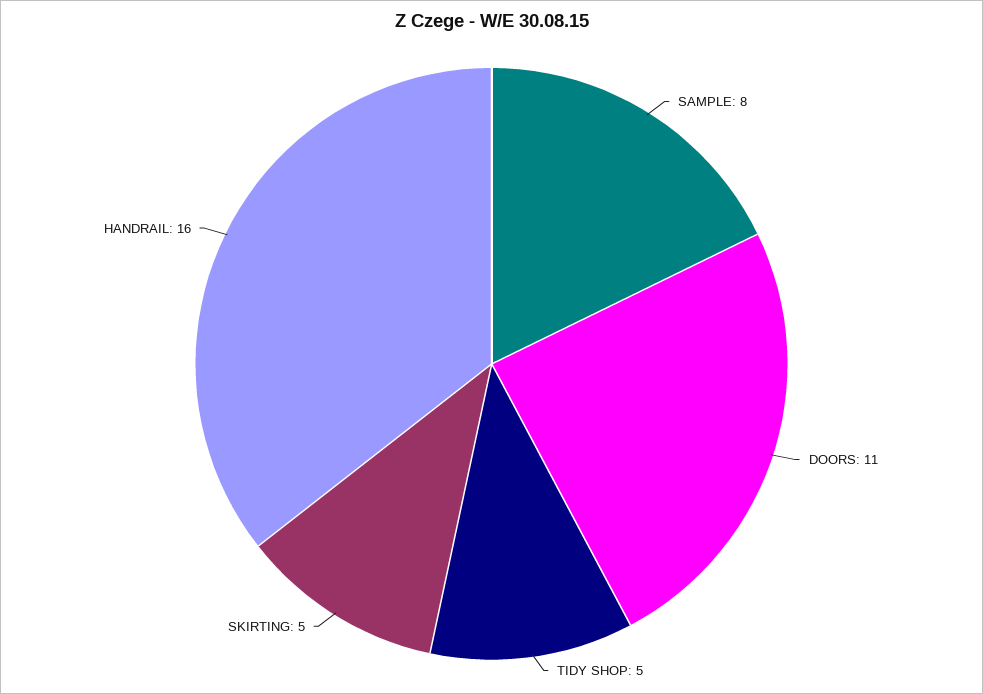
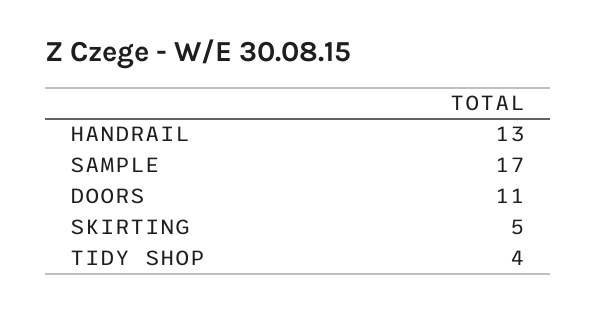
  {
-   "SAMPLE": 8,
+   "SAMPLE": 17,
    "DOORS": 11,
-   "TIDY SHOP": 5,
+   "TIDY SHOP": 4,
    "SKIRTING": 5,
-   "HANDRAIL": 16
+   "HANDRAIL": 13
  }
======
## TASK DESCRIPTION
Without including any picture, reproduce all of the material exactly.

## RESULT FOR THIS TASK
  {
-   "SAMPLE": 8,
+   "SAMPLE": 17,
    "DOORS": 11,
-   "TIDY SHOP": 5,
+   "TIDY SHOP": 4,
    "SKIRTING": 5,
-   "HANDRAIL": 16
+   "HANDRAIL": 13
  }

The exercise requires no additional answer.